SimpleChatProtocolHandler - Simple handler that takes input of a line of ascii text and tries to parse out commands from it (what message to send, where to send it, rooms to join, your name, etc…). It would transform the line of text into a more “strongly” typed command for the logic protocol. Likewise it would take any output commands from the ChatLogicHandler and transform it from it’s tuple command form into a line of text to send back to the client.
IrcToSimpleProtocol - Handler that takes input of IRC commands and transforms them into line of text that the SimpleChatProtocolHandler can understand, and transforms any received output into a valid IRC command/message.
WebsocketProtocolHandler - Handler that takes input from the TCP socket and performs the websocket handshake and validations. Once the handshake is complete it reads unwraps the websocket frames and passes the inner chat protocol lines back to it. Likewise it takes any output and wraps it in a valid websocket frame for the connection.
ElasticSearchClientHandler - Handler that maintains a persistent connection to elastic search and takes all output it receives and sends it to elastic search to the index requested.
ChatLoggingHandler - Handler that receives chat commands from a ChatLogicHandler and turns them into valid metrics for logging.
ChatlogicHandler - Takes the input of valid chat command tuples and performs all logic for the application (nickname registrations, joining/leaving rooms, sending messages, etc…).
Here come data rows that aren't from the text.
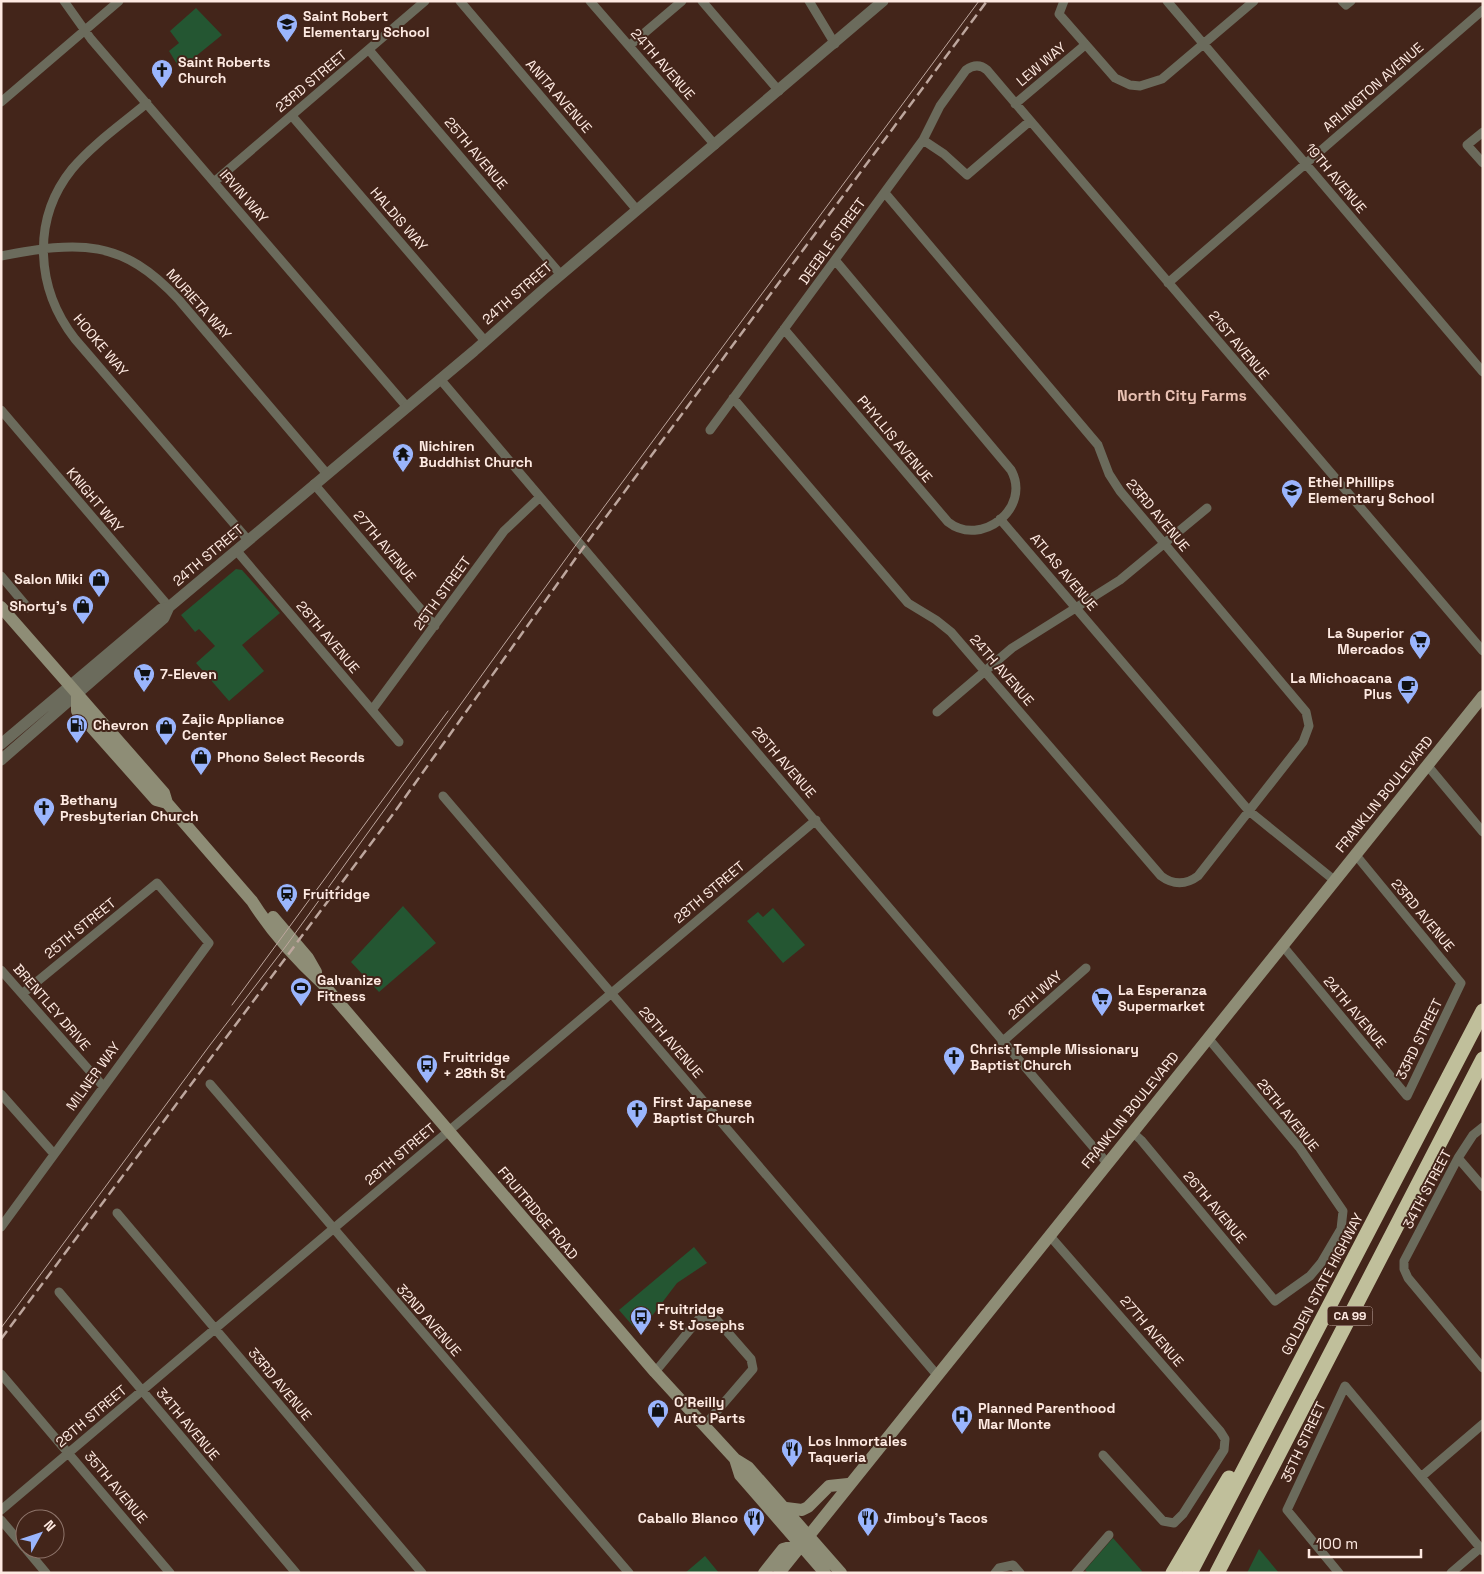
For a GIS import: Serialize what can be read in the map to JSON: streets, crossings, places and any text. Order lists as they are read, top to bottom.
{
  "streets": {
    "highway": ["GOLDEN STATE HIGHWAY", "CA 99"],
    "main road": ["FRANKLIN BOULEVARD", "FRUITRIDGE ROAD"],
    "street": [
      "24TH AVENUE",
      "LEW WAY",
      "23RD STREET",
      "ARLINGTON AVENUE",
      "ANITA AVENUE",
      "25TH AVENUE",
      "19TH AVENUE",
      "IRVIN WAY",
      "HALDIS WAY",
      "DEEBLE STREET",
      "24TH STREET",
      "MURIETA WAY",
      "HOOKE WAY",
      "21ST AVENUE",
      "PHYLLIS AVENUE",
      "KNIGHT WAY",
      "23RD AVENUE",
      "27TH AVENUE",
      "ATLAS AVENUE",
      "25TH STREET",
      "28TH AVENUE",
      "26TH AVENUE",
      "28TH STREET",
      "26TH WAY",
      "BRENTLEY DRIVE",
      "33RD STREET",
      "29TH AVENUE",
      "MILNER WAY",
      "34TH STREET",
      "32ND AVENUE",
      "33RD AVENUE",
      "34TH AVENUE",
      "35TH STREET",
      "35TH AVENUE"
    ]
  },
  "crossings": [
    ["24TH AVENUE", "DEEBLE STREET"],
    ["24TH AVENUE", "24TH STREET"],
    ["24TH AVENUE", "23RD AVENUE"],
    ["24TH AVENUE", "ATLAS AVENUE"],
    ["24TH AVENUE", "FRANKLIN BOULEVARD"],
    ["24TH AVENUE", "33RD STREET"],
    ["LEW WAY", "21ST AVENUE"],
    ["23RD STREET", "25TH AVENUE"],
    ["23RD STREET", "IRVIN WAY"],
    ["23RD STREET", "HALDIS WAY"],
    ["ARLINGTON AVENUE", "19TH AVENUE"],
    ["ARLINGTON AVENUE", "21ST AVENUE"],
    ["ANITA AVENUE", "24TH STREET"],
    ["25TH AVENUE", "24TH STREET"],
    ["25TH AVENUE", "26TH AVENUE"],
    ["25TH AVENUE", "FRANKLIN BOULEVARD"],
    ["IRVIN WAY", "24TH STREET"],
    ["IRVIN WAY", "HOOKE WAY"],
    ["HALDIS WAY", "24TH STREET"],
    ["DEEBLE STREET", "21ST AVENUE"],
    ["DEEBLE STREET", "PHYLLIS AVENUE"],
    ["DEEBLE STREET", "23RD AVENUE"],
    ["24TH STREET", "MURIETA WAY"],
    ["24TH STREET", "HOOKE WAY"],
    ["24TH STREET", "KNIGHT WAY"],
    ["24TH STREET", "27TH AVENUE"],
    ["24TH STREET", "28TH AVENUE"],
    ["24TH STREET", "26TH AVENUE"],
    ["24TH STREET", "FRUITRIDGE ROAD"],
    ["MURIETA WAY", "HOOKE WAY"],
    ["PHYLLIS AVENUE", "ATLAS AVENUE"],
    ["23RD AVENUE", "ATLAS AVENUE"],
    ["23RD AVENUE", "FRANKLIN BOULEVARD"],
    ["23RD AVENUE", "33RD STREET"],
    ["27TH AVENUE", "25TH STREET"],
    ["27TH AVENUE", "FRANKLIN BOULEVARD"],
    ["ATLAS AVENUE", "FRANKLIN BOULEVARD"],
    ["25TH STREET", "28TH AVENUE"],
    ["25TH STREET", "26TH AVENUE"],
    ["25TH STREET", "BRENTLEY DRIVE"],
    ["25TH STREET", "MILNER WAY"],
    ["26TH AVENUE", "FRANKLIN BOULEVARD"],
    ["26TH AVENUE", "28TH STREET"],
    ["26TH AVENUE", "26TH WAY"],
    ["FRANKLIN BOULEVARD", "29TH AVENUE"],
    ["FRANKLIN BOULEVARD", "FRUITRIDGE ROAD"],
    ["28TH STREET", "29TH AVENUE"],
    ["28TH STREET", "FRUITRIDGE ROAD"],
    ["28TH STREET", "32ND AVENUE"],
    ["28TH STREET", "33RD AVENUE"],
    ["28TH STREET", "34TH AVENUE"],
    ["28TH STREET", "35TH AVENUE"],
    ["BRENTLEY DRIVE", "MILNER WAY"]
  ],
  "districts": ["North City Farms"],
  "places": {
    "school or university": ["Saint Robert Elementary School", "Ethel Phillips Elementary School"],
    "church": [
      "Saint Roberts Church",
      "Bethany Presbyterian Church",
      "Christ Temple Missionary Baptist Church",
      "First Japanese Baptist Church"
    ],
    "temple": ["Nichiren Buddhist Church"],
    "shop": [
      "Salon Miki",
      "Shorty’s",
      "Zajic Appliance Center",
      "Phono Select Records",
      "O'Reilly Auto Parts"
    ],
    "supermarket": ["La Superior Mercados", "7-Eleven", "La Esperanza Supermarket"],
    "cafe": ["La Michoacana Plus"],
    "fuel station": ["Chevron"],
    "station": ["Fruitridge"],
    "sports": ["Galvanize Fitness"],
    "bus stop": ["Fruitridge + 28th St", "Fruitridge + St Josephs"],
    "hospital": ["Planned Parenthood Mar Monte"],
    "restaurant": ["Los Inmortales Taqueria", "Caballo Blanco", "Jimboy's Tacos"]
  },
  "scale_bar": "100 m",
  "north": "top right"
}
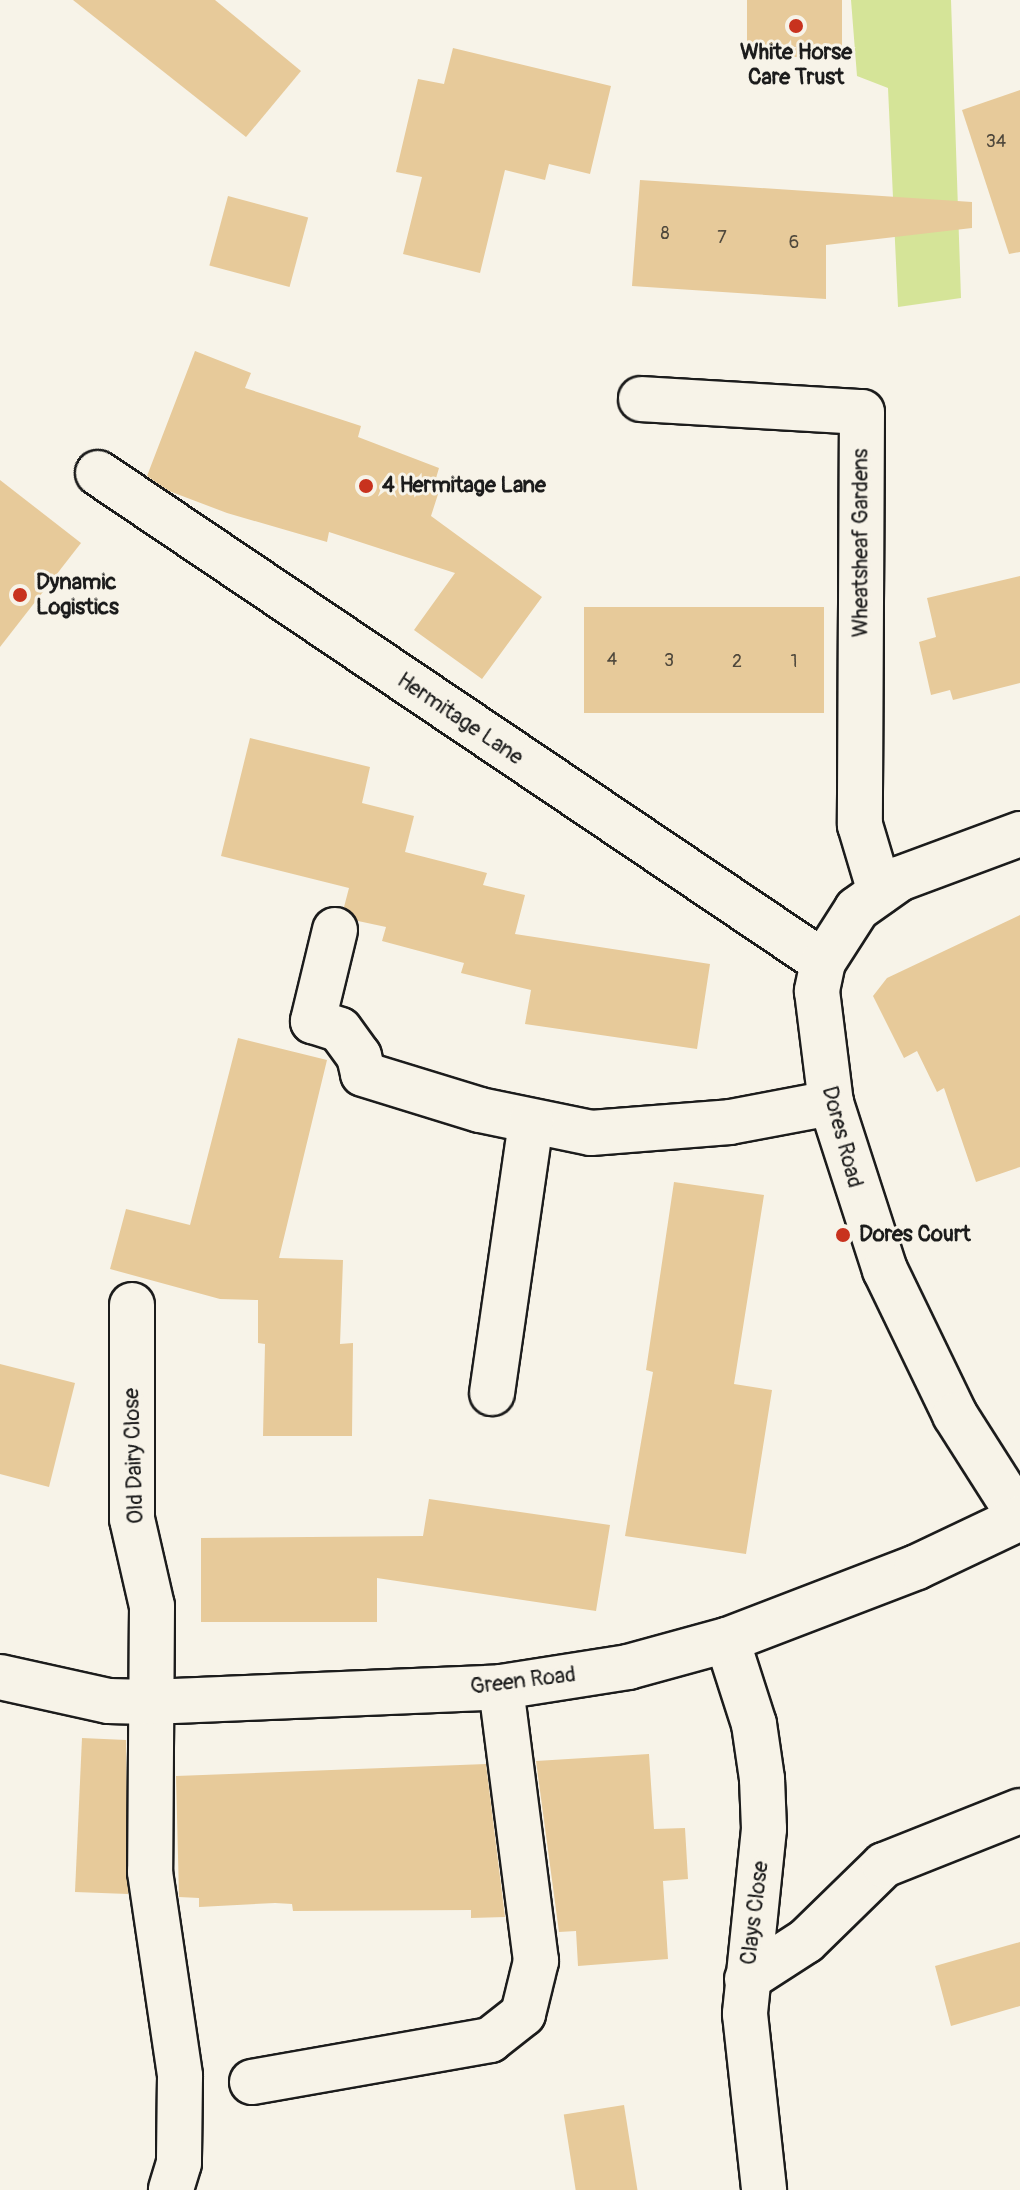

When a user connects it would create a pipeline based on which method they connected from (telnet, irc client, or websocket) they have a chat logic handler that ends up registering that user with a central (ETS hosting) process. It would then send an activation signal to the :logging on demand trigger, which will create a logging pipeline for that specific user to so that user’s activity can be aggregated and logged.

When a second user connects and the first user tries to send him a message, the first user’s ChatLoggingHandler would directly send a message sent command to the 2nd user’s ChatLoggingHandler, which will then send the message up the 2nd user’s pipeline as output.

Conclusion

So the whole point is to be able to build a system by creating small composable parts to (hopefully) make it easier to manage a complex networked server.

I’m not 100% sold on this yet, though the prototyping has given me a bit more confidence that there’s a valuable nugget of an idea here, though part of me is wondering if it’s adding more overhead than I’m trying to solve. There is still pretty heavy coupling between the handlers as they all need to know how to handle each other’s inputs and outputs correctly for this to work, so it may not be simple as plugging in some other users handlers with your own handlers.

I need to flesh out a lot of concepts, like how (or should) pipelines communicate/discover each other, the best way to have pipeline aggregated stats (e.g. each handler reporting it’s own stats from a pipeline so you can get holistic metrics on a pipeline), practical methods of activating dynamic on demand triggers, etc…

Ideally too this would make it easy to create network servers that support hot-reloading, and there are a lot of module boundaries that make this difficult.

If this idea does end up working I would probably use this as a framework to try and build a high performance live streaming server which would optimally support 10Gbps data transfer with low latency, and I do wonder if the massive amount of processes works with that goal.

So anyways, if anyone actually got this far I’d love to hear thoughts (even negative ones) about this idea.